Task statement
Look for the word "counterstained" in the entries and copy every line where it shows up.

____

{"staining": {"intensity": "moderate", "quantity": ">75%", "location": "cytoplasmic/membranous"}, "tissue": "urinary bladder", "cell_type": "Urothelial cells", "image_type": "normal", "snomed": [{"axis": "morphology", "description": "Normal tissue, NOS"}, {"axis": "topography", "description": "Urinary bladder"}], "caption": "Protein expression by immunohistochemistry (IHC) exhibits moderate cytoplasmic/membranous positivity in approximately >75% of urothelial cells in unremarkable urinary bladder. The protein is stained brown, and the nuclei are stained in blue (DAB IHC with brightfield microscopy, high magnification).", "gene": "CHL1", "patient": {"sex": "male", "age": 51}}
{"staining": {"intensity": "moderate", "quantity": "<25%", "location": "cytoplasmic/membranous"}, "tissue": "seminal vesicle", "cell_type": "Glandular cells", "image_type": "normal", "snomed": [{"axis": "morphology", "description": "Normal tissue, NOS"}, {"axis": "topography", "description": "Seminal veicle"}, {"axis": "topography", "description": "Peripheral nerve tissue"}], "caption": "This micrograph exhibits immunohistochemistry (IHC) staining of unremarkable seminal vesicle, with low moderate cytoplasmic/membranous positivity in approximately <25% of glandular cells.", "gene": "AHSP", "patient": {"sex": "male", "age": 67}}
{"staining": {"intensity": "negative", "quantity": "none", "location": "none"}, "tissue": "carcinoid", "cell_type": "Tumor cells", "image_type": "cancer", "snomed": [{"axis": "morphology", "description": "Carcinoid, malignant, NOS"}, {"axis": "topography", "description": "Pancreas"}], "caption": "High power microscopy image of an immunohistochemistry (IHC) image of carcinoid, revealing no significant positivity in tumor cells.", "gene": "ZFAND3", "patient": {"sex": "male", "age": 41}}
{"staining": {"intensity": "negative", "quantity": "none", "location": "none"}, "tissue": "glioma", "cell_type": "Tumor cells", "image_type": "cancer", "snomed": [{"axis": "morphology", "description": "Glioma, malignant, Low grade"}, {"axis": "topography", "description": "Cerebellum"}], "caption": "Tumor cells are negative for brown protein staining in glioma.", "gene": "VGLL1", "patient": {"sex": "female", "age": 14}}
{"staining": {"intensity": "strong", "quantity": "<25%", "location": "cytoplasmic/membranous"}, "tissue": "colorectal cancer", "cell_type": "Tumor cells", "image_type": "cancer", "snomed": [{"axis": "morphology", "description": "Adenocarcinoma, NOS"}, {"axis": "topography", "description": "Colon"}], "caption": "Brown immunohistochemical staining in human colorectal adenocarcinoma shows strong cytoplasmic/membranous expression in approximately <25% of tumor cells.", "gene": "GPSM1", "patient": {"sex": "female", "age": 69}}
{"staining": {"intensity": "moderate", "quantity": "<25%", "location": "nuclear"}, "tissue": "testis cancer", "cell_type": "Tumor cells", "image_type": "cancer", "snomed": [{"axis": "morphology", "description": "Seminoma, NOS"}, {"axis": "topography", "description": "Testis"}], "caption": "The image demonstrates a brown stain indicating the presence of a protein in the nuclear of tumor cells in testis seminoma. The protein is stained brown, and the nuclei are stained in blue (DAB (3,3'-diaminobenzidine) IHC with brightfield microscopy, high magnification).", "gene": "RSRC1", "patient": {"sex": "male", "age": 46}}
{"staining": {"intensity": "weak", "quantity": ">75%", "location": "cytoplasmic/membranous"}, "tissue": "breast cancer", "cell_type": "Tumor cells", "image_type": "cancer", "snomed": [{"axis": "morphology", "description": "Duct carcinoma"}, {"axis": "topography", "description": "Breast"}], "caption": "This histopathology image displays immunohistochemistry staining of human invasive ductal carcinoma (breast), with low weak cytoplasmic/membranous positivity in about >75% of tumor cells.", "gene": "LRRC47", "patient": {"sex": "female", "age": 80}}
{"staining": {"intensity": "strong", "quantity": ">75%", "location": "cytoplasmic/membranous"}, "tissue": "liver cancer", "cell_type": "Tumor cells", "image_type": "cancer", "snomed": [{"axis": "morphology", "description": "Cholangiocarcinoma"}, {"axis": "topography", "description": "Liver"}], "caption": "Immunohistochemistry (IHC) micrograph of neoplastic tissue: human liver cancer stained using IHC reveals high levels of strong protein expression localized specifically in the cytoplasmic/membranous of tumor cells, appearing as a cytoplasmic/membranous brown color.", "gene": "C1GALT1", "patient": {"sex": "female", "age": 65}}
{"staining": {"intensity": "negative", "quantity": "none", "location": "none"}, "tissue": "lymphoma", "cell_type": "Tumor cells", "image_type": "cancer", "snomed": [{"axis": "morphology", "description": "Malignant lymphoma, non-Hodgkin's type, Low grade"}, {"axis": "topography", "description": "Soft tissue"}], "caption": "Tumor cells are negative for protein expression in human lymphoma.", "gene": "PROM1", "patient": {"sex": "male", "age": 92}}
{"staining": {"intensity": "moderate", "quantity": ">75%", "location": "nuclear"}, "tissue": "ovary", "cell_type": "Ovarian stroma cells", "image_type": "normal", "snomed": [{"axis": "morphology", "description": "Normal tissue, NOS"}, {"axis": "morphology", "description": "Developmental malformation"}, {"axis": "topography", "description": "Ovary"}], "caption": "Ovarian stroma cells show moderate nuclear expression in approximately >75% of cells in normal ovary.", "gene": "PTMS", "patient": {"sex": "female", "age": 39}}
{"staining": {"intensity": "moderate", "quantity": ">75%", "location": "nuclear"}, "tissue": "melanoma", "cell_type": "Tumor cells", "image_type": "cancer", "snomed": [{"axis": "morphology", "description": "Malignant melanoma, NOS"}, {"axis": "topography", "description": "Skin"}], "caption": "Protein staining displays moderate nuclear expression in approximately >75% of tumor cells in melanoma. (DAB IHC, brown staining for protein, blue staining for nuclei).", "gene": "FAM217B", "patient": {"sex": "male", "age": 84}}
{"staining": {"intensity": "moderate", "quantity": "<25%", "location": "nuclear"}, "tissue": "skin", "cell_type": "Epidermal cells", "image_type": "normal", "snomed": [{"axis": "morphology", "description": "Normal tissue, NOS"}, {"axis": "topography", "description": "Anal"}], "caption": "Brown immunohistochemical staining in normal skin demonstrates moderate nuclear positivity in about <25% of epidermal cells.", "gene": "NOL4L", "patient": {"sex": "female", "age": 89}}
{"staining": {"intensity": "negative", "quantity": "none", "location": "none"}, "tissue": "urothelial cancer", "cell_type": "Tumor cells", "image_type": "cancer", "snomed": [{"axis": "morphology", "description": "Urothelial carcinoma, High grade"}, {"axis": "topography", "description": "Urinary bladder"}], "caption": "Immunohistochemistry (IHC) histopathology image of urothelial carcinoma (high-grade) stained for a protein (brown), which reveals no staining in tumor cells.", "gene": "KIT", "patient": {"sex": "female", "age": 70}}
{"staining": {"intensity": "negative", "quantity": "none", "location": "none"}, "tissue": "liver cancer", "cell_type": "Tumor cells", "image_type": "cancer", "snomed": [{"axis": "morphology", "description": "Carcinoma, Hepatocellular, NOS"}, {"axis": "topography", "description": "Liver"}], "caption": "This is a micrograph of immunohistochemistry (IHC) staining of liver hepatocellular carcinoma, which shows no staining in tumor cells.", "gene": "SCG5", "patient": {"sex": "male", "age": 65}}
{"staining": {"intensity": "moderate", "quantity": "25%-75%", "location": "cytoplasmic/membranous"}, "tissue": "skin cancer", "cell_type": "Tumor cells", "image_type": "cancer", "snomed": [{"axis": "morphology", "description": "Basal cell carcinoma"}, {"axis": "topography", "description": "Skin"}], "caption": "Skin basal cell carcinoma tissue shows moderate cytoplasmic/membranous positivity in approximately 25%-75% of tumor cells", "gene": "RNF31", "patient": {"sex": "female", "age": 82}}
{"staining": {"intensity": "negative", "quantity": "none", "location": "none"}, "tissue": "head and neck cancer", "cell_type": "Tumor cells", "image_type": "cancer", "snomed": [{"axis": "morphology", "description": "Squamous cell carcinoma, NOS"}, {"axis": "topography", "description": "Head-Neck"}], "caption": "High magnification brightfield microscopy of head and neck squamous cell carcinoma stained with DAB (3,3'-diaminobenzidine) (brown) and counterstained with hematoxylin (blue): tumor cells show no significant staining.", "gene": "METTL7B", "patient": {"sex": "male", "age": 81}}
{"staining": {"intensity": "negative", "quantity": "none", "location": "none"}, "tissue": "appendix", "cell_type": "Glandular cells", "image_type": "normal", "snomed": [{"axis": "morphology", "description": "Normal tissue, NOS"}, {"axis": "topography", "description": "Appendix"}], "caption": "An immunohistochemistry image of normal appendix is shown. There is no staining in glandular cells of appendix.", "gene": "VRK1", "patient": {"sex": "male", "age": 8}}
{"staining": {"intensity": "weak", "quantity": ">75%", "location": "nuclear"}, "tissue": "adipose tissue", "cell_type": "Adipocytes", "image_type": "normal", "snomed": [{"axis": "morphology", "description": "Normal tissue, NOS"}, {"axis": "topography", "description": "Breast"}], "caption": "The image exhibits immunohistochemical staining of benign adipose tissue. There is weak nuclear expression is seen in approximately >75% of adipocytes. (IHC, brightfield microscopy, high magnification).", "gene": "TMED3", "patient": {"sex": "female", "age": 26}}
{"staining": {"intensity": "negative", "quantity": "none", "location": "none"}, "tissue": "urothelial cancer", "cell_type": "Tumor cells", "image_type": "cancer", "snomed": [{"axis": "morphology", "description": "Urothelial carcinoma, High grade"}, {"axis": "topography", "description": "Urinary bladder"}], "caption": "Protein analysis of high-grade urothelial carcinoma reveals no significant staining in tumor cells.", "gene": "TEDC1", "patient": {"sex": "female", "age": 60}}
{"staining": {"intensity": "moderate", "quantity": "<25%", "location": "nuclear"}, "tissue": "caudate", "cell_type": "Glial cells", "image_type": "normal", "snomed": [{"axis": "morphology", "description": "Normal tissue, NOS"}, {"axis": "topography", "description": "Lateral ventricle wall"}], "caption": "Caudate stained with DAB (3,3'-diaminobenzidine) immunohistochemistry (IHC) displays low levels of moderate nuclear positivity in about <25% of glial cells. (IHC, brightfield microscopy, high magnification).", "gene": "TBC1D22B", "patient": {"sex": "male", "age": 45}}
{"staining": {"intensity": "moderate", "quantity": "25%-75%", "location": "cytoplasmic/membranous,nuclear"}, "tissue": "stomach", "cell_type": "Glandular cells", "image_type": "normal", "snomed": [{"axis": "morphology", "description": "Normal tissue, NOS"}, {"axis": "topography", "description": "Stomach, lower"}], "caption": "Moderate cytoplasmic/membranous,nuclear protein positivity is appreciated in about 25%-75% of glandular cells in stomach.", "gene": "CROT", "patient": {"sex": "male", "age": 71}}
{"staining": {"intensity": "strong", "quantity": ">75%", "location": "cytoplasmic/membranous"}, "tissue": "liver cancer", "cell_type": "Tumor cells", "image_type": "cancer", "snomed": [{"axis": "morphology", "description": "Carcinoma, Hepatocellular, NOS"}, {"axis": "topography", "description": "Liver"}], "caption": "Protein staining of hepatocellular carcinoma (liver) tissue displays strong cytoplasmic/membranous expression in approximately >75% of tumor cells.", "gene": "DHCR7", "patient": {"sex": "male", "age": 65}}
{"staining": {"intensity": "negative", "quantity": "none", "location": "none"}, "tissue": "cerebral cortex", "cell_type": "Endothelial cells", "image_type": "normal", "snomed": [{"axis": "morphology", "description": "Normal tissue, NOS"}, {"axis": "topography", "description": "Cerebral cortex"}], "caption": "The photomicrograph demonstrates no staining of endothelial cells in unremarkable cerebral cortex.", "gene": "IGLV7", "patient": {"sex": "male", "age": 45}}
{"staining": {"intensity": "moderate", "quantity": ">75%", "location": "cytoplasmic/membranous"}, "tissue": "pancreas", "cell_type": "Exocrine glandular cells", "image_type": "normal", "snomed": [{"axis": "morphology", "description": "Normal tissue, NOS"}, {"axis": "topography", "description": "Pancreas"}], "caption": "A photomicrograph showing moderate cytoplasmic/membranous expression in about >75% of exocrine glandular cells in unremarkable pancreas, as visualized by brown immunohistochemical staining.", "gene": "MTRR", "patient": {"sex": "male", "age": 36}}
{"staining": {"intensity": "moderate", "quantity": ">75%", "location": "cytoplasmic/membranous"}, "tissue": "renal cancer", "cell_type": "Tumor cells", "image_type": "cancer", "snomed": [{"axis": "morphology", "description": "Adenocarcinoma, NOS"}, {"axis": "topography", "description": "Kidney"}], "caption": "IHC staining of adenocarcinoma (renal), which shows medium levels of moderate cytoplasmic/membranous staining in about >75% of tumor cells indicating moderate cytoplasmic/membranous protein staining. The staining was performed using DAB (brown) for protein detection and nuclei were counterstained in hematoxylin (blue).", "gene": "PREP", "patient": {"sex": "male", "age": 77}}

____

Expected output
{"staining": {"intensity": "negative", "quantity": "none", "location": "none"}, "tissue": "head and neck cancer", "cell_type": "Tumor cells", "image_type": "cancer", "snomed": [{"axis": "morphology", "description": "Squamous cell carcinoma, NOS"}, {"axis": "topography", "description": "Head-Neck"}], "caption": "High magnification brightfield microscopy of head and neck squamous cell carcinoma stained with DAB (3,3'-diaminobenzidine) (brown) and counterstained with hematoxylin (blue): tumor cells show no significant staining.", "gene": "METTL7B", "patient": {"sex": "male", "age": 81}}
{"staining": {"intensity": "moderate", "quantity": ">75%", "location": "cytoplasmic/membranous"}, "tissue": "renal cancer", "cell_type": "Tumor cells", "image_type": "cancer", "snomed": [{"axis": "morphology", "description": "Adenocarcinoma, NOS"}, {"axis": "topography", "description": "Kidney"}], "caption": "IHC staining of adenocarcinoma (renal), which shows medium levels of moderate cytoplasmic/membranous staining in about >75% of tumor cells indicating moderate cytoplasmic/membranous protein staining. The staining was performed using DAB (brown) for protein detection and nuclei were counterstained in hematoxylin (blue).", "gene": "PREP", "patient": {"sex": "male", "age": 77}}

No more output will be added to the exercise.